Ingredients:
- 1.5 lbs (680g) skinless salmon fillet, cut into 1-inch cubes
- 1 tablespoon olive oil (US: 1 Tbsp; Metric: 15ml)
- 1/2 teaspoon garlic powder (US: 1/2 tsp; Metric: 2.5ml)
- 1/4 teaspoon salt (US: 1/4 tsp; Metric: 1.25ml)
- 1/4 teaspoon black pepper (US: 1/4 tsp; Metric: 1.25ml)
- 1/2 cup mayonnaise (US: 1/2 cup; Metric: 120ml)
- 2 tablespoons sweet chili sauce (US: 2 Tbsp; Metric: 30ml)
- 1 tablespoon Sriracha (or other hot sauce, to taste) (US: 1 Tbsp; Metric: 15ml)
- 1 tablespoon honey (US: 1 Tbsp; Metric: 15ml)
- 1 teaspoon rice vinegar (US: 1 tsp; Metric: 5ml)
- 2 cups cooked rice (white, brown, or jasmine) (US: 2 cups; Metric: 400g cooked)
- 1 cup shredded carrots (US: 1 cup; Metric: 100g)
- 1 cup thinly sliced cucumber (US: 1 cup; Metric: 100g)
- 1/2 cup chopped green onions (scallions) (US: 1/2 cup; Metric: 50g)
- 2 tablespoons sesame seeds (US: 2 Tbsp; Metric: 20g)
- Optional: Avocado slices, cilantro, lime wedges
Instructions:
- Toss salmon cubes with olive oil, garlic powder, salt, and pepper.
- Heat a large skillet over medium-high heat.

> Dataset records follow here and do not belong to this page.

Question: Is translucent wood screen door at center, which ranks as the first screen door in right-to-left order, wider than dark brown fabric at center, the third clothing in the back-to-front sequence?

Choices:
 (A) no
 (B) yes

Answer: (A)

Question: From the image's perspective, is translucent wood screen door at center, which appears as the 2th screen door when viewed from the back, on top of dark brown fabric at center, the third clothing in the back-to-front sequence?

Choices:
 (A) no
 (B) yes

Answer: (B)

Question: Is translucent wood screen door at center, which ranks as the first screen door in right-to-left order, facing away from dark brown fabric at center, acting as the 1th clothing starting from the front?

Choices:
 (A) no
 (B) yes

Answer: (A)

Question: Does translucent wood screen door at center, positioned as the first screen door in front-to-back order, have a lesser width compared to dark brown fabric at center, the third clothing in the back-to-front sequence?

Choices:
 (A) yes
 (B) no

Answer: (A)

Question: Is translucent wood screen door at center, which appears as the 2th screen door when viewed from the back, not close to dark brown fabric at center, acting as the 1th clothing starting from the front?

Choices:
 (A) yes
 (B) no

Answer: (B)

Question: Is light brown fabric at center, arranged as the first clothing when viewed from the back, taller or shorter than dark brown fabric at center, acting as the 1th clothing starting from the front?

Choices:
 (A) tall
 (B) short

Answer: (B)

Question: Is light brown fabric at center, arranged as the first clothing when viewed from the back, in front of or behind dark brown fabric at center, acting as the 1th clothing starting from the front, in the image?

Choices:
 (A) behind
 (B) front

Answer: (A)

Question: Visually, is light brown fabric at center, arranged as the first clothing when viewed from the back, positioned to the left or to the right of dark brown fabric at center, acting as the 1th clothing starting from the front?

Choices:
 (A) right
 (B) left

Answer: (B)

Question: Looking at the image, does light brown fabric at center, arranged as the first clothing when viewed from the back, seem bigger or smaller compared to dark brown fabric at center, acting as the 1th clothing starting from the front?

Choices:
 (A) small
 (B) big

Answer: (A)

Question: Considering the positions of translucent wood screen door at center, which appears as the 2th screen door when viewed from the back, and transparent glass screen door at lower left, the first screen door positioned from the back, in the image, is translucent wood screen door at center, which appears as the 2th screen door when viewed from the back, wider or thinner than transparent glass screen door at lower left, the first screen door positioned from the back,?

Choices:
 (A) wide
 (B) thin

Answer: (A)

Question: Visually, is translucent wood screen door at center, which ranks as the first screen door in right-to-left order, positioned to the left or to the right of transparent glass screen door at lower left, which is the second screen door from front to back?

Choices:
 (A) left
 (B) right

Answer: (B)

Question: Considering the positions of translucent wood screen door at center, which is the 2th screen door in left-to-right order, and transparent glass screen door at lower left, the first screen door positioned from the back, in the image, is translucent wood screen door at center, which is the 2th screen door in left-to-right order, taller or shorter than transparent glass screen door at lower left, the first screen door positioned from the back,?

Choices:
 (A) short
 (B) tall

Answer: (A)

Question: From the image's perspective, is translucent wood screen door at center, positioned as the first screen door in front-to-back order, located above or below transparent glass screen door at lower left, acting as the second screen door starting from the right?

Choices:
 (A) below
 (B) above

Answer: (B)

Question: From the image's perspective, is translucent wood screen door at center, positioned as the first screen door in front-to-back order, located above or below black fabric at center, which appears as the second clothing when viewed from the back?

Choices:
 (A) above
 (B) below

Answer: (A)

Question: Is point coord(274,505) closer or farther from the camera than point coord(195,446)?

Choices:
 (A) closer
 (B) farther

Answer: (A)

Cook salmon until browned and cooked through, about 5-7 minutes. Ensure internal temperature reaches 145°F (63°C).
- In a bowl, whisk together mayonnaise, sweet chili sauce, Sriracha, honey, and rice vinegar until smooth. Taste and adjust seasonings as needed.
- Pour the Bang Bang sauce over the cooked salmon and toss to coat evenly.
- Divide cooked rice into bowls. Top with saucy salmon bites, shredded carrots, cucumber, and green onions.
- Sprinkle with sesame seeds and serve immediately. Offer avocado slices, cilantro, and lime wedges as optional toppings.